== Extracted text

Re: Efficiently reopening remotely-distributed indexes in 2.9?

Posted by Nigel <ni...@gmail.com>.

Got it -- thanks, Mark!  (Recently I read elsewhere in the archives of this
list about the value or lack thereof of segments.gen, so skipping that file
was in the back of my mind as well.)

Chris

On Thu, Oct 8, 2009 at 3:04 PM, Mark Miller <ma...@gmail.com> wrote:

> Nigel wrote:
> > Thanks, Mark.  That makes sense.  I guess if you do it in the right
> order,
> > you're guaranteed to have the files in a consistent state, since the only
> > thing that's actually overwritten is the segments.gen file at the end.
> >
> The main thing to do is to copy the segments_N files last - thats what a
> Reader will use to see there is a new index version. The segments.gen
> files is a backup resort that shouldn't likely be used unless your on
> NFS from what I know.
> > What about the technique of creating a copy of the directory with hard
> links
> > and rsyncing changes into that copy?  Is that only necessary if you want
> to
> > be using the old and updated versions of the index simultaneously?
> >
> I think this was only necessary before IndexDeletionPolices - you didn't
> want the IndexWriter removing the files before you were done copying
> them out. You can manage that with a delete policy now though.
> > Thanks,
> > Chris
> >
> > On Wed, Oct 7, 2009 at 4:02 PM, Mark Miller <ma...@gmail.com>
> wrote:
> >
> >
> >> Solr just copies them into the same directory - Lucene files are write
> >> once, so its not much different than what happens locally.
> >>
> >> Nigel wrote:
> >>
> >>> Right now we logically re-open an index by making an updated copy of
> the
> >>> index in a new directory (using rsync etc.), opening the new copy, and
> >>> closing the old one.  We don't use IndexReader.reopen() because the
> >>>
> >> updated
> >>
> >>> index is in a different directory (as opposed to being updated
> in-place).
> >>>
> >>> (Reading about some of the 2.9 changes motivated me to look into
> actually
> >>> using reopen().  And Michael Busch and Mark Miller both pointed out
> that
> >>>
> >> I
> >>
> >>> was incorrect in saying that pre-2.9 reopen() wasn't more efficient
> than
> >>> just opening a new index -- I've read through that code now so I have
> at
> >>> least a basic understanding of what's happening there.  Anyway, it
> seems
> >>> like reopen() is a Good Thing, so I'd like to use it. (-:)
> >>>
> >>> So, my real question was whether there is a "recommended" way to update
> >>>
> >> an
> >>
> >>> index in-place with files copied from a separate indexing server.
> >>>
> >>> For example, do you simply rsync in the new cfs files, overwrite the
> >>> segments.gen and segments_XX files, and call reopen()?  Or create an
> >>>
> >> updated
> >>
> >>> copy in a new directory, then rename new directory to the old name once
> >>> you're sure you've copied everything successfully, then call reopen()?
> >>>
> >>  What
> >>
> >>> does Solr do?

====
== Provided data

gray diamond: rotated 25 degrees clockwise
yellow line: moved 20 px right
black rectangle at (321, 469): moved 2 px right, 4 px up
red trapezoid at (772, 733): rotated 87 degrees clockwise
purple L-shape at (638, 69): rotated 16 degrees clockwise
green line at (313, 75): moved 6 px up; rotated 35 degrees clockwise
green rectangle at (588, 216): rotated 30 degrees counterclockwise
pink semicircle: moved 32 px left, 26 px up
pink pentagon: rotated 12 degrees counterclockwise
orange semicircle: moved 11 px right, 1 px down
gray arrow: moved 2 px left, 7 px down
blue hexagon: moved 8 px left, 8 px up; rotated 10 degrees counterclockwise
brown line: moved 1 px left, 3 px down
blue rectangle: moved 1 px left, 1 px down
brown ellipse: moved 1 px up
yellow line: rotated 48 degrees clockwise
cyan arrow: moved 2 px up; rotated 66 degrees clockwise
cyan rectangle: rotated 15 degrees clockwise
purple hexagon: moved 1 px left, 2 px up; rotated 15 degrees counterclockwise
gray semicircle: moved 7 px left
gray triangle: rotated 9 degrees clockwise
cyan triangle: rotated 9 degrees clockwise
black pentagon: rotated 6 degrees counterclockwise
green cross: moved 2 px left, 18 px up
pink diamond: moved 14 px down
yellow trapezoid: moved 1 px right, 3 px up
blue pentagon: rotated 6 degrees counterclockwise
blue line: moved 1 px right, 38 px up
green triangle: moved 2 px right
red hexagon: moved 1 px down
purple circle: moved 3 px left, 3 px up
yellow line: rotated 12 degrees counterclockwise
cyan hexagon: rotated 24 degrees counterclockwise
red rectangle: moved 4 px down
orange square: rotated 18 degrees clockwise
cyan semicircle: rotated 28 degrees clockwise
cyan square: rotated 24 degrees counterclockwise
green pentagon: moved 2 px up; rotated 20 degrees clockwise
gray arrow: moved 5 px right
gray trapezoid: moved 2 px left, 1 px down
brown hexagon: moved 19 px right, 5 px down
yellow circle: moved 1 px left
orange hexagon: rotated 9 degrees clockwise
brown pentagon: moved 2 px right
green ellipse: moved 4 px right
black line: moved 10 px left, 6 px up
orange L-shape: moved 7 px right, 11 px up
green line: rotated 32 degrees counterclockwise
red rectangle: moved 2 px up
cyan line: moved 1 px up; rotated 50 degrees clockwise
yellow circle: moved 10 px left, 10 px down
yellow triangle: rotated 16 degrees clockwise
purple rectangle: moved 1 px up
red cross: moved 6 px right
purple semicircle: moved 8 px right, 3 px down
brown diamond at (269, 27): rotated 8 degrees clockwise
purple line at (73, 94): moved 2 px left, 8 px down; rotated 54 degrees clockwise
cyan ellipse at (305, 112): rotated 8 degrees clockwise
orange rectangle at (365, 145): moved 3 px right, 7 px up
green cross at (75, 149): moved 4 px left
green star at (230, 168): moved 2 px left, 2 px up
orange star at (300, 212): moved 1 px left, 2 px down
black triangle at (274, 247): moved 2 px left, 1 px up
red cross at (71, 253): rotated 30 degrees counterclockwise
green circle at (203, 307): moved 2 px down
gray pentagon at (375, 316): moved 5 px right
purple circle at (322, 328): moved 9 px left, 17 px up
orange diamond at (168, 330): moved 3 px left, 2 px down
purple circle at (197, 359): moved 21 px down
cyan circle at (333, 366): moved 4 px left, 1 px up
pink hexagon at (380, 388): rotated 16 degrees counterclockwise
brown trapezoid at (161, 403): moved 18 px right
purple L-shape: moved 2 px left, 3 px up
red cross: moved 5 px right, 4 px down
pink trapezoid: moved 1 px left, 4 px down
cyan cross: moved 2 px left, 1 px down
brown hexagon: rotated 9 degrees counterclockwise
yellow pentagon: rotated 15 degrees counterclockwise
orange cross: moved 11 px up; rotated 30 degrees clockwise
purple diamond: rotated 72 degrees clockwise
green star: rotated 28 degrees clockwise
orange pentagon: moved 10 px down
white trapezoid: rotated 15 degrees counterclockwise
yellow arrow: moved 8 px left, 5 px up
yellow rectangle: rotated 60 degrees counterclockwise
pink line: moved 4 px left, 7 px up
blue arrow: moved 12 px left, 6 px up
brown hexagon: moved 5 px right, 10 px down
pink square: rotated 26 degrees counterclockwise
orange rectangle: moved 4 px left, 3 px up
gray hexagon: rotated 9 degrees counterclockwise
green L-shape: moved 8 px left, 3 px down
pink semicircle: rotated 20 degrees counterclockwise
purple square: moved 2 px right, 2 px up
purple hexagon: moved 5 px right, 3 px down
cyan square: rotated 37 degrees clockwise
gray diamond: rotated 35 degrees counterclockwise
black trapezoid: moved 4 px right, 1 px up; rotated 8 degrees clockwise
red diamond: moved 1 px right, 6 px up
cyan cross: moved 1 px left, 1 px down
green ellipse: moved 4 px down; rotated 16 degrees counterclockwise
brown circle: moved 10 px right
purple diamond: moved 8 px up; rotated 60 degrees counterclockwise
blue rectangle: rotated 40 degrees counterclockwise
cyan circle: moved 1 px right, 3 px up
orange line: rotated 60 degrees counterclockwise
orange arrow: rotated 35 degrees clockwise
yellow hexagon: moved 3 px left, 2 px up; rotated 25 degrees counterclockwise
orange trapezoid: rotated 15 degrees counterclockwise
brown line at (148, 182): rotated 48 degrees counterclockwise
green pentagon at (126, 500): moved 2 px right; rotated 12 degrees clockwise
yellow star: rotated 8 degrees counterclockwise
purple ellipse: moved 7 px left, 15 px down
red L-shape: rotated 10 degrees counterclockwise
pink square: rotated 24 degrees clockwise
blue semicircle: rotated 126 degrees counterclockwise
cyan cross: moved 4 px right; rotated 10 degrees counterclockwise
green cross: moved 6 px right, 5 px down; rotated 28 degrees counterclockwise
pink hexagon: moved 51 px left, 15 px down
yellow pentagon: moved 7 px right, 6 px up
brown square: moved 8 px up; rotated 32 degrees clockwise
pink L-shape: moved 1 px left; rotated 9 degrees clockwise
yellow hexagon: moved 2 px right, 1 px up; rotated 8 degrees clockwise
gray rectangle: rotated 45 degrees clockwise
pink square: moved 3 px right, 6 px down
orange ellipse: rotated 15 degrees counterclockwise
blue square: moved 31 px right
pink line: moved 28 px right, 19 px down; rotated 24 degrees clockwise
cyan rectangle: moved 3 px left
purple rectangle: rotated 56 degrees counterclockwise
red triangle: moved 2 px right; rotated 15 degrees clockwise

====

- [Instructions]:
1. In the thread on reopening distributed indexes, condense the paragraph beginning "Right now we logically re-open an index" into a short list that keeps its main facts.
2. Resume the thread on reopening distributed indexes, starting after its final sentence.

- [Answers to the exercise]:
1.
- The index is currently reopened by making an updated copy of it in a new directory (with rsync or similar), opening that copy, and closing the old one.
- IndexReader.reopen() is not used, because the updated index sits in a different directory instead of being updated in place.

2.
> >>>
> >>> Thanks,
> >>> Chris
> >>>
> >
> >
>
>
> --
> - Mark
>
> http://www.lucidimagination.com
>
>
>
>
> ---------------------------------------------------------------------
> To unsubscribe, e-mail: java-user-unsubscribe@lucene.apache.org
> For additional commands, e-mail: java-user-help@lucene.apache.org
>
>

Re: Efficiently reopening remotely-distributed indexes in 2.9?

Posted by Mark Miller <ma...@gmail.com>.

Nigel wrote:
> Thanks, Mark.  That makes sense.  I guess if you do it in the right order,
> you're guaranteed to have the files in a consistent state, since the only
> thing that's actually overwritten is the segments.gen file at the end.
>   
The main thing to do is to copy the segments_N files last - thats what a
Reader will use to see there is a new index version. The segments.gen
files is a backup resort that shouldn't likely be used unless your on
NFS from what I know.
> What about the technique of creating a copy of the directory with hard links
> and rsyncing changes into that copy?  Is that only necessary if you want to
> be using the old and updated versions of the index simultaneously?
>   
I think this was only necessary before IndexDeletionPolices - you didn't
want the IndexWriter removing the files before you were done copying
them out. You can manage that with a delete policy now though.
> Thanks,
> Chris
>
> On Wed, Oct 7, 2009 at 4:02 PM, Mark Miller <ma...@gmail.com> wrote:
>
>   
>> Solr just copies them into the same directory - Lucene files are write
>> once, so its not much different than what happens locally.
>>
>> Nigel wrote:
>>     
>>> Right now we logically re-open an index by making an updated copy of the
>>> index in a new directory (using rsync etc.), opening the new copy, and
>>> closing the old one.  We don't use IndexReader.reopen() because the
>>>       
>> updated
>>     
>>> index is in a different directory (as opposed to being updated in-place).
>>>
>>> (Reading about some of the 2.9 changes motivated me to look into actually
>>> using reopen().  And Michael Busch and Mark Miller both pointed out that
>>>       
>> I
>>     
>>> was incorrect in saying that pre-2.9 reopen() wasn't more efficient than
>>> just opening a new index -- I've read through that code now so I have at
>>> least a basic understanding of what's happening there.  Anyway, it seems
>>> like reopen() is a Good Thing, so I'd like to use it. (-:)
>>>
>>> So, my real question was whether there is a "recommended" way to update
>>>       
>> an
>>     
>>> index in-place with files copied from a separate indexing server.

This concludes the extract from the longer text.